§ Task to carry out: Search the records for "Józsefvárosi". Report every line where it occurs.

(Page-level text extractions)
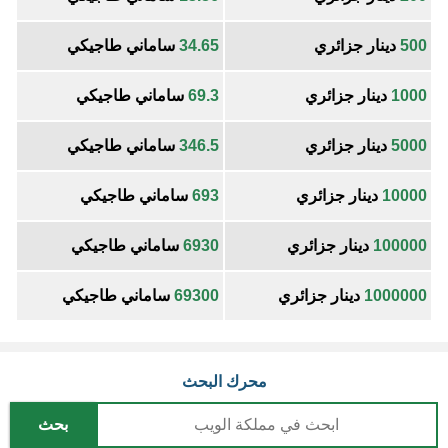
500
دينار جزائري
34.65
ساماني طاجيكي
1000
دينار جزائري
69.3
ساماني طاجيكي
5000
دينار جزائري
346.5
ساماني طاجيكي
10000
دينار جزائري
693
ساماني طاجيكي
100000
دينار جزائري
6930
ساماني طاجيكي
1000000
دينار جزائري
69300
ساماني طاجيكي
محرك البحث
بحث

...

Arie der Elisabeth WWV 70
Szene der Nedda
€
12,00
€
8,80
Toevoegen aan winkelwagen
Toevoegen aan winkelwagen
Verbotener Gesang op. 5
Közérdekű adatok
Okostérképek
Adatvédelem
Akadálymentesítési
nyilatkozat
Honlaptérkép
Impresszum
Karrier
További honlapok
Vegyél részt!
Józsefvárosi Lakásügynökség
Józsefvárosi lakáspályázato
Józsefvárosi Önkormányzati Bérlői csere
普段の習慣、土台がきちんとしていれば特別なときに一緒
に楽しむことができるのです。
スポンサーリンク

§ Answer space:
Józsefvárosi Lakásügynökség
Józsefvárosi lakáspályázato
Józsefvárosi Önkormányzati Bérlői csere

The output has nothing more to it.